I think I return again and again to domestic objects and bodily fragments because they’re the things closest to me: things I see, touch, and live with every day. They carry emotional traces of my private life, so it feels natural for me to use them as a way to turn personal feelings or experiences into something more universal, something that resonates with a broader female, or even human, experience.
They’re often extremely ordinary, or only partially shown, which is probably why they don’t feel directly illustrative. They hint at human experience without fully revealing it. I also like shifting their scale, making them larger or isolating them to create a strange sense of intimacy. Something that feels both personal and monumental. In the end, I think I’m trying to create a kind of stillness, like holding a feeling in place, as if it’s suspended in amber.
Your latest body of work explores an uneasy choreography between interior perception and external expectation. Do you think your figures are resisting, conforming, or perhaps simply observing those expectations?
I actually hope I haven’t given a clear answer in the work. That uncertainty feels more honest. Like how I feel in real life, I often catch myself automatically going along with certain expectations, even ones that don’t really line up with how I see myself. But then I notice it, I sort of step outside of it and realize how much of that response has been shaped by social conditioning. And once I become aware of it, resistance starts to build. So it feels more like a shifting process.
To me, this shift feels like an invitation to linger in intimacy. Do you think this slowness shapes the way your work is experienced?
I’m really glad you brought up the idea of slowness…it means a lot to me, because it tells me that the atmosphere I’ve been trying to build is coming through. My earlier works used to lean more heavily on narrative, but over time, my understanding of painting as a visual medium has progressed. I’ve come to feel that its power doesn’t lie in storytelling, but in something more emotional, more abstract.

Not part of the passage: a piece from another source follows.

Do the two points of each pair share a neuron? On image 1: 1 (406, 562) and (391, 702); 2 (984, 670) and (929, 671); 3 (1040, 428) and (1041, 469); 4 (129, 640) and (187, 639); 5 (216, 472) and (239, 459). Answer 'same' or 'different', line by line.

What does this abstraction allow you to achieve?
I’ve gradually moved away from direct narratives and toward creating mood, tone, and presence. Slowness is one of the key elements in the shift. It leads the viewer to feel the image, to enter a sensory, emotional experience, rather than approach the painting as something to be read or decoded.
I want to maintain a certain visual simplicity in my work, it’s something I’ve always valued and tried to hold onto. So sometimes I crop the figure simply for compositional or aesthetic reasons. But there’s something else, too: I think I’m often deliberately leaving out clear information, like ones that might point too directly to a specific person, time, or place. I seem to have this instinct to keep things a bit vague or open-ended. I'm still not entirely sure whether that’s a strength or a limitation, but it’s something I keep returning to.
The female figures in your work often appear alone. What does solitude represent to you in these emotional landscapes?
It just happens naturally that the women in my work are often alone. I think it’s because when someone’s by themselves, without being watched, without having to respond to anyone else, that’s when something real emerges: that’s the moment I want to capture. So solitude in my paintings feels like a passage through which I can reveal something hidden.
Lastly, what truths, bored or otherwise, are you still curious to explore?
I think I will continue to be curious about exploring and revealing the complexity of humanity: especially women, their emotions, desires, and states of being.